If you read my blog for a while, you have encountered the pattern already; perhaps without knowing it.
The strategy pattern comes at hand, if you extract concrete behaviour out of your class, making the class more generic/abstract in doing things. If you extract behaviour you are following another (good) principle, called »Open-Closed-Principle«. We see later, what is meant by this.
I’m referring to my somehow favourite expample: Logging in application; because i think, that this is a task, with whom every developer has to deal with. So look at the example above.
Instead of implementing three time a logging mechanism within my application, I encapsulated the task in an Interface called ILogging. So every time I am in need for logging i have to wire up my application with something, that is able to provide Logging. Whether it is a real full implemented Logger or just a mockup doesn’t matter for my application. I provided a gap, which could be filled with different Objects. That makes my application flexible in respect to not depending on any special kind of Logger and likewise is my application more testable: I could provide a mockup logger and test, whether my application behaves correct with the use-case of logging.
Another example for strategy would be a tax calculator engine, where taxes were calculated for different countries. Every country has a special set of taxes; so i could build a generic application, which makes use of the different set of taxes in a different calculation strategy.
So, why is this following the »Open-Closed-Principle«?
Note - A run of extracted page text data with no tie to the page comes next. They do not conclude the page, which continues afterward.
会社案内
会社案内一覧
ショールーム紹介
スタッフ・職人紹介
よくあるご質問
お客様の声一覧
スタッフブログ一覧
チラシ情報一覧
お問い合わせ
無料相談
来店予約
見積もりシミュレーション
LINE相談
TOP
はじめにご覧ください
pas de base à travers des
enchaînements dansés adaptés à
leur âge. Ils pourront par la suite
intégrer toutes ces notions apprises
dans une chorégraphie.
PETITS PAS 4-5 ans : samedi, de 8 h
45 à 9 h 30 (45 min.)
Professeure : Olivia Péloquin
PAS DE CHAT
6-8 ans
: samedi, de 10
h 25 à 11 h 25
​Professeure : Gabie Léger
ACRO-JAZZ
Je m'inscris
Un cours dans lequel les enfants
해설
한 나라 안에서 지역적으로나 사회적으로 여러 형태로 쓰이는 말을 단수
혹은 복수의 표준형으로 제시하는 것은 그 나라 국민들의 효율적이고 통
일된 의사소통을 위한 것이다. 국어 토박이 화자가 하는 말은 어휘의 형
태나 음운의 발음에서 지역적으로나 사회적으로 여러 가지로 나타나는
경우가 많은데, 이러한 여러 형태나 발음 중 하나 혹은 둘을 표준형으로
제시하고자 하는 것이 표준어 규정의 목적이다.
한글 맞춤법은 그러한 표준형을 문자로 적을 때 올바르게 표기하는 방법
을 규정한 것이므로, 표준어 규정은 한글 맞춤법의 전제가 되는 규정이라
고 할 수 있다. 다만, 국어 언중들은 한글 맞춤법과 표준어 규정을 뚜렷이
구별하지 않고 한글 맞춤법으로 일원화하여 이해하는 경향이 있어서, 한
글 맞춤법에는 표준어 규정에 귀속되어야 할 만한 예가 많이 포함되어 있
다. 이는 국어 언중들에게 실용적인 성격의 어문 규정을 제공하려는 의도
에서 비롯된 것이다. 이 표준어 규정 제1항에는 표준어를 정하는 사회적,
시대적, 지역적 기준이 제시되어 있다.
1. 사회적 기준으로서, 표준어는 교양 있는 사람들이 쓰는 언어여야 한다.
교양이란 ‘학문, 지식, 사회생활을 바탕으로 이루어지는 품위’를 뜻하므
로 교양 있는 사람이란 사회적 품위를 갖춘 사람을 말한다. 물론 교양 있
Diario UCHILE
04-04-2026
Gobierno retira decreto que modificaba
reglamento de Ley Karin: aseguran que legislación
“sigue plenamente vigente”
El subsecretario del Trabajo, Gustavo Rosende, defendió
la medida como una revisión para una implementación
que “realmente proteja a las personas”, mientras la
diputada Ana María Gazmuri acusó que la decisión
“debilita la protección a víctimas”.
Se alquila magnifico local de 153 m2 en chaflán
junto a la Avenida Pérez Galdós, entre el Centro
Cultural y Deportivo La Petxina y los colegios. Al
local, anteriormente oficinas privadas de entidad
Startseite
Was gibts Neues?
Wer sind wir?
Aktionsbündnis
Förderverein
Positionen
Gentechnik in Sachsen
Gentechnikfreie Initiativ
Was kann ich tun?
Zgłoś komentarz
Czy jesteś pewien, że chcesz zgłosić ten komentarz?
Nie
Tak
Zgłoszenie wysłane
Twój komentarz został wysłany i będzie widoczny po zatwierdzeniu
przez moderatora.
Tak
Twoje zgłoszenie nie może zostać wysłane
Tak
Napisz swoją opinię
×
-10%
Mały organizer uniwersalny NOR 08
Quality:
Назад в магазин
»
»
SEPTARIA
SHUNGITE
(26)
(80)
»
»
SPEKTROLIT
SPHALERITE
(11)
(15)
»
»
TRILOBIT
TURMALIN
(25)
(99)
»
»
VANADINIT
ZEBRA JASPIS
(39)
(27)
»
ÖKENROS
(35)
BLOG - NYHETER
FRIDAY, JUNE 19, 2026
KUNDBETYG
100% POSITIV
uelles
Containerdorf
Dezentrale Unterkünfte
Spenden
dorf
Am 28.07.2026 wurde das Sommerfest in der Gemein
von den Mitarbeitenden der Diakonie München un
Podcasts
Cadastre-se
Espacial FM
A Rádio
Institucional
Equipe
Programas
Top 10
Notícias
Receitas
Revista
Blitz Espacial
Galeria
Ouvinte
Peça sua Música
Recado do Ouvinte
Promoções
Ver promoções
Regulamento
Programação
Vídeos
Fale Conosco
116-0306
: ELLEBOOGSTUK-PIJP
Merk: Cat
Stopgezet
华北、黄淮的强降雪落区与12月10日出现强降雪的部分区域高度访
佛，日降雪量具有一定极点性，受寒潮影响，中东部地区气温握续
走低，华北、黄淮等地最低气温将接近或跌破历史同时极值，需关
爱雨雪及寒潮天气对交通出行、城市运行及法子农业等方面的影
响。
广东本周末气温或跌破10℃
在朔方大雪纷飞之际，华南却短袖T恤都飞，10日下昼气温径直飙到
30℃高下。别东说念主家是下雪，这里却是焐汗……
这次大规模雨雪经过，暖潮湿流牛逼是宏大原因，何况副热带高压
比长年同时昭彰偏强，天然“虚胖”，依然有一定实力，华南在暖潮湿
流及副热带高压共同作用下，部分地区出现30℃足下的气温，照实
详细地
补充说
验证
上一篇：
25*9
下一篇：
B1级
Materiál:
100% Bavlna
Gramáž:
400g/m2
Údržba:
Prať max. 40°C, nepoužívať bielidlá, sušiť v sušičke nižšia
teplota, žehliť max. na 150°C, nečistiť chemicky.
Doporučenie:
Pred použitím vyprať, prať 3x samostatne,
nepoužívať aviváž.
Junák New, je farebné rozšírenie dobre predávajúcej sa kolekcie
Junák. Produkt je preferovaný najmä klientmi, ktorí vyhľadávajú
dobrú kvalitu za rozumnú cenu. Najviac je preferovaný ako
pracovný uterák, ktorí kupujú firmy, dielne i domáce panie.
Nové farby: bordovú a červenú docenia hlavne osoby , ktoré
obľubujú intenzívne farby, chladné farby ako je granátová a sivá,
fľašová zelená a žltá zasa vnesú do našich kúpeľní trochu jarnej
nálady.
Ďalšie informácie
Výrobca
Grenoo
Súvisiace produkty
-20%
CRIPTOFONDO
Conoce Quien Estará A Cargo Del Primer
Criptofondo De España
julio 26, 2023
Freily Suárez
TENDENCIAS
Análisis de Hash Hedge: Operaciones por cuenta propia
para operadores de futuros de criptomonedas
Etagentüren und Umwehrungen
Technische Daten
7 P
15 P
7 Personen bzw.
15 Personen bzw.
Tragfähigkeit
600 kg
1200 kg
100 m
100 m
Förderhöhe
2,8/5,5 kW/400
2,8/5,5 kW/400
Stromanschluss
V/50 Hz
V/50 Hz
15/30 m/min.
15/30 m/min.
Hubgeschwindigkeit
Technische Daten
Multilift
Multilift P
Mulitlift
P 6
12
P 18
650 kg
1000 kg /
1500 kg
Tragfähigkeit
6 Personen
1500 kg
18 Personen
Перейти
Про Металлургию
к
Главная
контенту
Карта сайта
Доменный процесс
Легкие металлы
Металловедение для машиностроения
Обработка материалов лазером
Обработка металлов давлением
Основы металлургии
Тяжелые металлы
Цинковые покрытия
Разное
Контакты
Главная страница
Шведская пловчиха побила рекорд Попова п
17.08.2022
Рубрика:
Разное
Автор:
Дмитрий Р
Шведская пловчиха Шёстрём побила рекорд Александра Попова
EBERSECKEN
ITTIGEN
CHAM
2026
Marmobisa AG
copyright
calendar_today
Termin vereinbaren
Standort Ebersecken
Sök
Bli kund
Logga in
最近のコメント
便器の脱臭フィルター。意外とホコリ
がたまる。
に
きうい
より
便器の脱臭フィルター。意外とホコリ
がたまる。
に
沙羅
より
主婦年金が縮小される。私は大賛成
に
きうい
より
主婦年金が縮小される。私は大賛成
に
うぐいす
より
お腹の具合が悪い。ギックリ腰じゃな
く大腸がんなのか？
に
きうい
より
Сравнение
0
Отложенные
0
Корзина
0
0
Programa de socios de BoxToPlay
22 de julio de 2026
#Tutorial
The Open-Closed-Principle -the 2nd of the SOLID Principles, which i am dealing with in another post- says something like the following: Your Object has to be open for extension and closed for modification. What does that mean?
If we look at our tax-engine: the tax-engine is in so far closed, as the behavior of calculating different taxes in different countries is encapsulated and is fix due the interfaces, which states some kind of behavioural contract, i.e. the interface defines explicit, what actions are required from a class, implementing it. Or you could say: an interface contains a set of rules for running the game. If another class wants to provide features of calculating taxes with my engine, it has to implement the interface (obey the rules set by that interface).
On the other hand: new rules do not require to rewrite/modificate the tax-engine: Only a new behavioural class has to be implemented, to provide new features for the tax-engine. And so it is open for extension.